Quell’incapacità di traghettare l’Italia verso una crescita più sostenuta è andata avanti per anni e una “politica fiscale espansiva, finanziata ricorrendo al debito, ha continuato a crescere, nascondendo i problemi di fondo, come il rallentamento della crescita e dell’innovazione“.

La crisi economica e valutaria del 1992 ha fatto saltare in aria il precedente modello di crescita e la crescita italiana, ricorda Capussela, “ancora una volta è tornata a basarsi soltanto su fattori strutturali – ovvero sulla crescita della produttività – E alla fine, il declino di quella crescita, con cui stiamo facendo ancora i conti, è diventato chiaro”.

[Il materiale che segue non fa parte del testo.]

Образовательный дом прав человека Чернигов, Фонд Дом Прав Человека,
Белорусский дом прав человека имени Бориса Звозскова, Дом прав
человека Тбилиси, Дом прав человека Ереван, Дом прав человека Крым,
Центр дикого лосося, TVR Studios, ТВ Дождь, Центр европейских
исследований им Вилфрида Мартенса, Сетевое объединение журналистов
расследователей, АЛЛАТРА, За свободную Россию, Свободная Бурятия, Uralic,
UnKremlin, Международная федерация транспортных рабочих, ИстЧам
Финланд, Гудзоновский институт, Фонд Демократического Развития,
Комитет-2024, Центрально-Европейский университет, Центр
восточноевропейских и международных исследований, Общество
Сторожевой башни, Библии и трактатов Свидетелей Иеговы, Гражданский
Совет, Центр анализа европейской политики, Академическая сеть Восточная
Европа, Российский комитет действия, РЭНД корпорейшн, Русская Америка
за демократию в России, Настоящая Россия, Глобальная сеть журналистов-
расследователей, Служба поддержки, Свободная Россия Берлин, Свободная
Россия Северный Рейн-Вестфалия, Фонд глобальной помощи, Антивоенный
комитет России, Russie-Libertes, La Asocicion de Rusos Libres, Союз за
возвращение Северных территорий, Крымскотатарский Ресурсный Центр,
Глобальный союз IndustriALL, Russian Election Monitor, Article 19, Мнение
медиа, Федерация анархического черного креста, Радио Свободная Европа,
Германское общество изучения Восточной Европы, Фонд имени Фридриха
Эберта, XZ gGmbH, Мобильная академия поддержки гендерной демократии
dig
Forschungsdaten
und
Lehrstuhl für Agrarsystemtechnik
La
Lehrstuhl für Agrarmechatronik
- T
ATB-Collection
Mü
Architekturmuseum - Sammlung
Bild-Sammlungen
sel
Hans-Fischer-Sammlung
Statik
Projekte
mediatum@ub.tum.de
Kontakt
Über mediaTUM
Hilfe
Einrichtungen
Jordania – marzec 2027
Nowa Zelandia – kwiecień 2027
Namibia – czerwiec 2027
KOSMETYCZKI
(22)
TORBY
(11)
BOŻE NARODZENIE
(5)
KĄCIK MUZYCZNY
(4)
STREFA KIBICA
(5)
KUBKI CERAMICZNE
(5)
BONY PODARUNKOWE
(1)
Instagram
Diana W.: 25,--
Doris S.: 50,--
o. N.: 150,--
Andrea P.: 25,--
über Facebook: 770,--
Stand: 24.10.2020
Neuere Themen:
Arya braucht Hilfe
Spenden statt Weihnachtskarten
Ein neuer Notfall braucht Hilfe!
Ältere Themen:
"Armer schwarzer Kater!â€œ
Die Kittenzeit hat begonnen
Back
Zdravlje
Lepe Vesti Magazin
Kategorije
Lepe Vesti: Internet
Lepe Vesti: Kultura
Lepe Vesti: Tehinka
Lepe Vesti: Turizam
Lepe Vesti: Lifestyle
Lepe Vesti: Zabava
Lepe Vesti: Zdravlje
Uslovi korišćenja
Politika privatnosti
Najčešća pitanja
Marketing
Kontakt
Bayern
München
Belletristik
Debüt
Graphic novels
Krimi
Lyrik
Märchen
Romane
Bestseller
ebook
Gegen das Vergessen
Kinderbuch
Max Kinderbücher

Un altro duro colpo è stato sferrato all’Italia, ovviamente, dalla crisi finanziaria del 2008, che ha portato il paese a essere l’unico in Europa a presentare lo stesso tasso di crescita del 1995.

“Abbiamo perso un secolo”, ha commentato Capussela. E il punto è che, fa notare l’economista, niente è davvero cambiato, sia in termini di responsabilità politica che in termini di misure volte a sostenere la crescita.

Della stessa opinione anche Carnevale-Maffè:

“Alcuni paesi puntano sugli investimenti pubblici per far aumentare la produttività. Ma con la nuova riforma delle pensioni, che aumnenta la spesa per le pensioni di decine di miliardi di euro, l’Italia non sta promuovendo la crescita dell’economia; al contrario, sta deprimendo la crescita, riducendo l’occupazione e aumentando il carico finanziario che peserà sulle prossime generazioni”.